Since the outermost circles (5 × 5 squares) of the visual identification are all black, it is determined whether the detected quadrangle in step (4) is completely black. First, a quadrangle is projected and transformed (on the formula net) into a small picture with 100x100 pixels (this small picture is the picture of the visual identification), and then the pixel occupied by each black small square in the outermost circle of the visual identification is 20x 20. Each tile is individually determined to be black (if more than half of the pixels of the tile are black, we consider the tile to be black). The complete black of the quadrilateral frame can be indicated only if all the small squares are black.
(6) It is detected whether the candidate icon is an existing icon ID.
And (5) if the detection in the step (5) is successful, the icon is a target icon, the icon inside the quadrangle is to be decoded, and the coding region of the designed icon is a small square grid with 3x3 alternating black and white. Black squares represent 0 and white squares represent 1. Then these 0 and 1 codes (which are the codes of the visual identification affixed to the ceiling) are stored in the program in advance. We then decide which, if any, code we detect inside the quadrilateral that does not have a visual identification on the ceiling, and record its ID.

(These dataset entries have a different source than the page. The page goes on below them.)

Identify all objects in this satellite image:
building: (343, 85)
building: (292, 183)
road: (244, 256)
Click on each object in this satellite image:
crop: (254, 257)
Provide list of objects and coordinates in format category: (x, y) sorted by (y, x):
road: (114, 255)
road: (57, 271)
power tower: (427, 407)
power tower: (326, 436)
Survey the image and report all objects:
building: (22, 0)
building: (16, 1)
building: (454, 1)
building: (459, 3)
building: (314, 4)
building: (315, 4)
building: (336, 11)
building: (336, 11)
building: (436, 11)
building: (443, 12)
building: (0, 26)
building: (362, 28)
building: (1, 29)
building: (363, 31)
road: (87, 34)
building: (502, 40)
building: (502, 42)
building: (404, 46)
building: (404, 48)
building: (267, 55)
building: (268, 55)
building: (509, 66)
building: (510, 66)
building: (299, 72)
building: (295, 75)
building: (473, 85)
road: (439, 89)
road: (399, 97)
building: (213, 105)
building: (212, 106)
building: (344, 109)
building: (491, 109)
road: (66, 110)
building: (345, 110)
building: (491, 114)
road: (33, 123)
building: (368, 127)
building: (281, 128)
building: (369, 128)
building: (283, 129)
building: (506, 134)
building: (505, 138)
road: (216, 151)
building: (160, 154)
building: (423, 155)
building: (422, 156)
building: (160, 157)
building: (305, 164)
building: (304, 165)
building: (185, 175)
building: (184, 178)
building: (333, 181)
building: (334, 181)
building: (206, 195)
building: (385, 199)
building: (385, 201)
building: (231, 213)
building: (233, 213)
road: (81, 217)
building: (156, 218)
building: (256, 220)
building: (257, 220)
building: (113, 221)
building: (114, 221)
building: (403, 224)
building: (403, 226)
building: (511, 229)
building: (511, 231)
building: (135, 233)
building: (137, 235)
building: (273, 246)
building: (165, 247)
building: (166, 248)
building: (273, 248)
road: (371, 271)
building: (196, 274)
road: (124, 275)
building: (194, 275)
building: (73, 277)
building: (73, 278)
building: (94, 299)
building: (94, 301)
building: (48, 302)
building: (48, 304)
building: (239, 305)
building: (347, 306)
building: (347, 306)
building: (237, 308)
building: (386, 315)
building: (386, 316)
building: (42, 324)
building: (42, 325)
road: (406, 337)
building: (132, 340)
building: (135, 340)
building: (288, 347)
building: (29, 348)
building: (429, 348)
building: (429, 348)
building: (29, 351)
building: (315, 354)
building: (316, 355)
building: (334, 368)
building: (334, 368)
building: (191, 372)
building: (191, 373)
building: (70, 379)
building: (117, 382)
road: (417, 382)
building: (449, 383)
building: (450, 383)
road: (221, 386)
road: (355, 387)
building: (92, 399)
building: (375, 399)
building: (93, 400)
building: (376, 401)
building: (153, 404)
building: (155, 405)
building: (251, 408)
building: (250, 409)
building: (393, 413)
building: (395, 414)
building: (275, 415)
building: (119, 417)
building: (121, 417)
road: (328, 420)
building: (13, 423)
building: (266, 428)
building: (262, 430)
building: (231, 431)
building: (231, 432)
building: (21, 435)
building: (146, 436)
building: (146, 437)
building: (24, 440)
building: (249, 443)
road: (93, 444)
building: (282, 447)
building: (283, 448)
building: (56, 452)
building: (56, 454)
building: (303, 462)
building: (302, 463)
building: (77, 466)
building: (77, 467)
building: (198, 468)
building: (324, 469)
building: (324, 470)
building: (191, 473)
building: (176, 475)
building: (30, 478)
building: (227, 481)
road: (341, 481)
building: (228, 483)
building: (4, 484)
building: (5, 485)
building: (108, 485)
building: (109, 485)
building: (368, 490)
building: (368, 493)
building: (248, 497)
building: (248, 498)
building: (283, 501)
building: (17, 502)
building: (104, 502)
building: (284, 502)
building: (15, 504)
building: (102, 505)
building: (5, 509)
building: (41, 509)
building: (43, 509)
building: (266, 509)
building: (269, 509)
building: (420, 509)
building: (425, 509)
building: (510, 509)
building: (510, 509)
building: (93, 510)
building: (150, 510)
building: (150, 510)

(7) And if the detection is successful, recording pixel coordinates of four vertexes of the icon.
Once the visual marker is detected, the four vertices of the outermost circle of visual markers (the four vertices of the full black quadrilateral outline) in the image are recorded.
(8) And sub-pixel purification of the coordinate positions of the four vertex images.
Since the error of one pixel is too large, we optimize the coordinates of these four vertices to be sub-pixilated (i.e., floating point type coordinates).
(9) The pose of the icon with respect to the photographing module is calculated by P4P.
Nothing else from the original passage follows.